Officials shut down surrounding roads for several hours, slowing traffic through the region. The roads were reopened by Tuesday night, and a spokeswoman for the State Highway Administration said the morning commute should not be affected.
Michael “Vincent” Brown, the operations manager at a business near the crash site, was sitting in his office at about 2 p.m. Tuesday when it began to “rumble and shake.”
“I screamed at my employees, ‘Everyone get in their cars and get out of here now,’ ” Brown said. “We were on Lake Drive, and I asked if everyone was there, and as soon as I said that, the train blew up. It blew me against my car.”

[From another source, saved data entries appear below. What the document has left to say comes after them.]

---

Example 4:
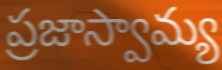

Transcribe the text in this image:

ప్రజాస్వామ్య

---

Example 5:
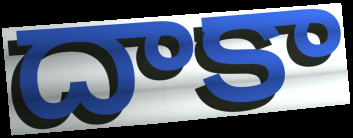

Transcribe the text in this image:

దాకా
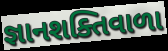
જ્ઞાનશક્તિવાળા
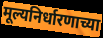
मूल्यनिर्धारणाच्या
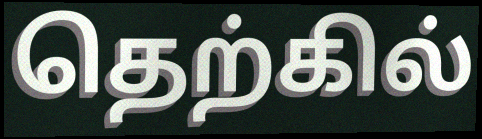
தெற்கில்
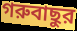
গরুবাছুর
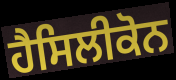
ਹੈਸਿਲੀਕੋਨ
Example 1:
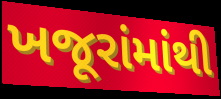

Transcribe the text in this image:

ખજૂરાંમાંથી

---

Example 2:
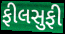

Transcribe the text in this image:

ફીલસુફી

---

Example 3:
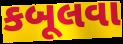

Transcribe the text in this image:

કબૂલવા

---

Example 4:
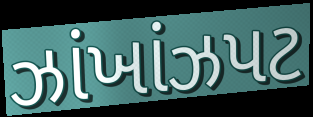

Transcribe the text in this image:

ઝાંખાંઝપટ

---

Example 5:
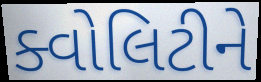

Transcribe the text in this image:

ક્વોલિટીને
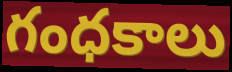
గంధకాలు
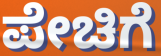
ಪೇಚಿಗೆ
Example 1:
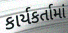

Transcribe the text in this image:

કાર્યકર્તામાં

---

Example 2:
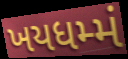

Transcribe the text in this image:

ખયધમ્મં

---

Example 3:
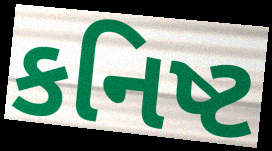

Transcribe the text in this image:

કનિષ્ટ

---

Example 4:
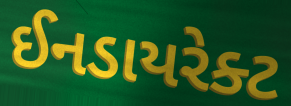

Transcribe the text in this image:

ઈનડાયરેક્ટ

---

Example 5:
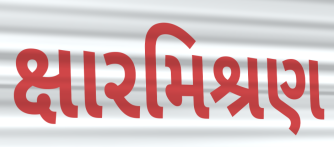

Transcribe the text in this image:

ક્ષારમિશ્રણ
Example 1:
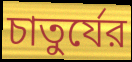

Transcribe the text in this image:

চাতুর্যের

The two workers aboard the two-locomotive, 45-car train – the engineer and a conductor – were not seriously injured, a spokesman for CSX Corp. said. The spokesman, Gary Sease, said “about a dozen cars” appeared to be involved.

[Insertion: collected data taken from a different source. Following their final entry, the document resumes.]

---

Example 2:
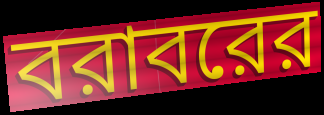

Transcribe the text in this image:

বরাবরের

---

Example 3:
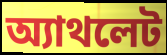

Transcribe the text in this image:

অ্যাথলেট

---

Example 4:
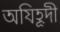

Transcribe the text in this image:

অযিহূদী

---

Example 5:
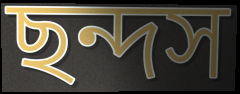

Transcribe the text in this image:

ছন্দস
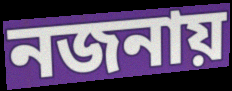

County officials said two rail cars that were carrying chemicals used to make plastic caught fire. Sease said at least one car that might have been involved in the derailment contained sodium chlorate, classified by the U.S. Department of Transportation as a hazardous material.
The crash occurred near an industrial section of Rosedale. Authorities did not order evacuations, but asked residents in 70 homes to the west of the crash site to leave their homes voluntarily and provided rides to shelters, Fire Chief John J. Hohman said.
Sease said four of the cars potentially involved contained terephthalic acid, which is used in the production of plastics. It is not listed by the Department of Transportation as a hazardous material. Sease said another car might have contained traces of the hazardous material fluorosilicic acid.